1

I referred to below link: How to upload folder on Google Cloud Storage using Python API

I wanted create a script for folder upload to GCS asynchronously same as gustil Rsync, but in python for excluding filetypes image and video.

I have a script to upload a folder to GCS bucket synchronously.

import glob
import os 
from google.cloud import storage
from gcloud import storage
from gcloud.aio.storage import Storage 
from oauth2client.service_account import ServiceAccountCredentials
import time

#GCS_CLIENT = storage.Client()
credentials_dict = {
  XXXXXX
}
credentials = ServiceAccountCredentials.from_json_keyfile_dict(
    credentials_dict
)        
GCS_CLIENT = storage.Client(credentials=credentials, project='XXXXXXXXXXXX')
def upload_from_directory(directory_path: str, dest_bucket_name: str, dest_blob_name: str):
    rel_paths = glob.glob(directory_path + '/**', recursive=True)
    bucket = GCS_CLIENT.get_bucket(dest_bucket_name)
    for local_file in rel_paths:
        remote_path = f'{dest_blob_name}/{"/".join(local_file.split(os.sep)[1:])}'
        if os.path.isfile(local_file):
            blob = bucket.blob(remote_path)
            blob.upload_from_filename(local_file)

This is the Calling Function:

s = time.time()
upload_from_directory("C:/Users/New folder","XXXXXXXXXX","New folder")
print(time.time()-s)

This does works for me but it takes more time, I have 5 TB of data, I want to do it in Parallely.
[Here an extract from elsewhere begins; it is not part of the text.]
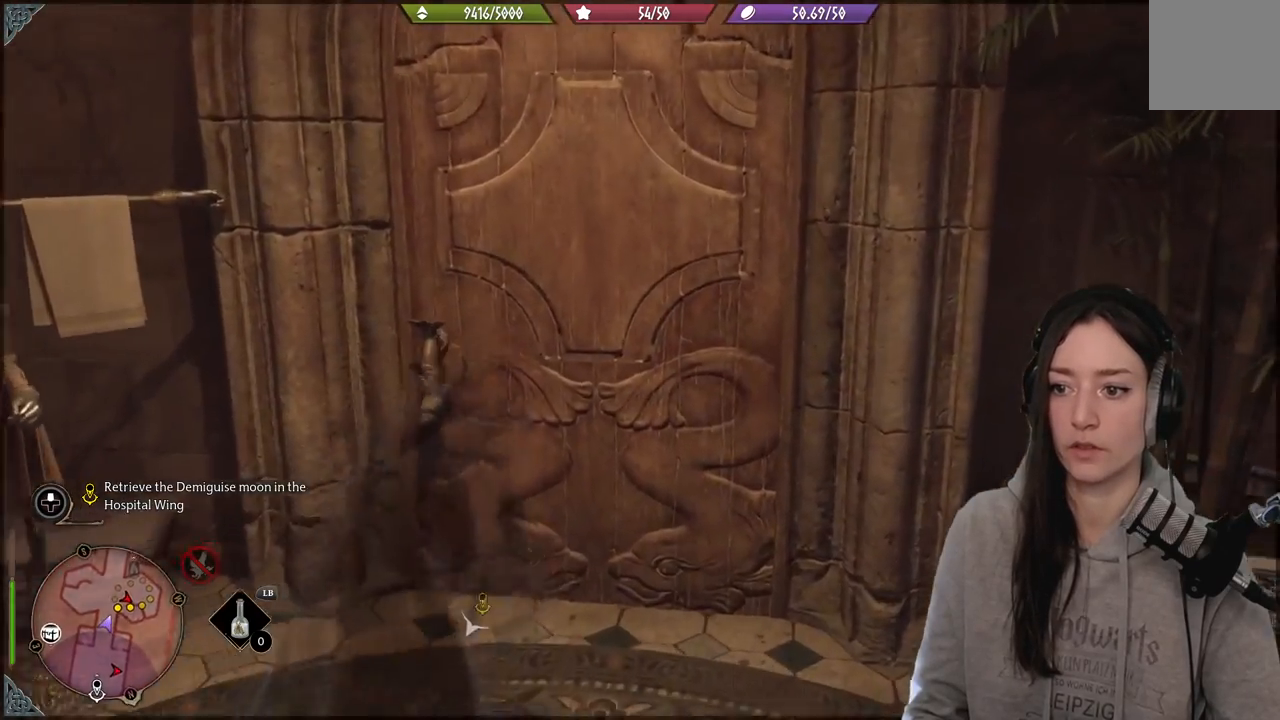
{"buttons": [], "left_stick": "center", "right_stick": "center", "events": [[67, "right_stick", "right"], [117, "left_stick", "up"], [467, "right_stick", "center"], [500, "left_stick", "center"]]}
I tried using Joblib to parallelize the function, but it gave me this error.

PicklingError: Could not pickle the task to send it to the workers.

This is my Joblib code:

import glob
import os 
from google.cloud import storage
from gcloud import storage
from gcloud.aio.storage import Storage 
from oauth2client.service_account import ServiceAccountCredentials
import time

#GCS_CLIENT = storage.Client()
credentials_dict = {

XXXXXXXX
    }
    credentials = ServiceAccountCredentials.from_json_keyfile_dict(
        credentials_dict
    )        
    GCS_CLIENT = storage.Client(credentials=credentials, project='XXXXXXXXXX')
    def upload_from_directory(local_file):
        dest_bucket_name = "XXXXXXXXXX"
        dest_blob_name = "New folder"
        bucket = GCS_CLIENT.get_bucket(dest_bucket_name)
        remote_path = f'{dest_blob_name}/{"/".join(local_file.split(os.sep)[1:])}'
        if os.path.isfile(local_file):
            blob = bucket.blob(remote_path)
            blob.upload_from_filename(local_file)

Below is the Multithreading function:

from joblib import Parallel, delayed

s = time.time()

directory_path = "C:/Users/New folder"
rel_paths = glob.glob(directory_path + '/**', recursive=True)
Parallel(n_jobs=8)(delayed(upload_from_directory)(local_file)for local_file in rel_paths)
print(time.time() - s)
  • What is the speed of your Internet upload connection? What is the size of the largest files in the 5 TB dataset? I would not attempt this task in Python and I have a Gigabit connection - about 80 MByte/sec upload speed. I recommend that you reconsider and use the `gsutil` tool. You will be hard-pressed to write more performant parallel code in Python to transfer files to Cloud Storage. – John Hanley Aug 02 '22 at 22:57
  • The source code for `gsutil` is public. I recommend that you review how Google performs this task before reinventing the wheel. – John Hanley Aug 02 '22 at 22:59
  • According to the [GCP official docs](https://cloud.google.com/storage-transfer/docs/cloud-storage-to-cloud-storage#when_to_use), If you are transferring more than 1TB of data, they suggest using the Storage transfer service. – Darwin Aug 03 '22 at 00:51
  • You can check this [Storage transfer service Client Library](https://cloud.google.com/storage-transfer/docs/reference/libraries#linux-or-macos) using python for more information – Darwin Aug 03 '22 at 00:54
  • @JohnHanley please suggest how can we do error handling in gsutil. If any documentation you can share. – Siddhesh Parkar Aug 03 '22 at 05:56
  • Refer to the gsutil source code. That is your best source of documentation. – John Hanley Aug 03 '22 at 05:58

0 Answers0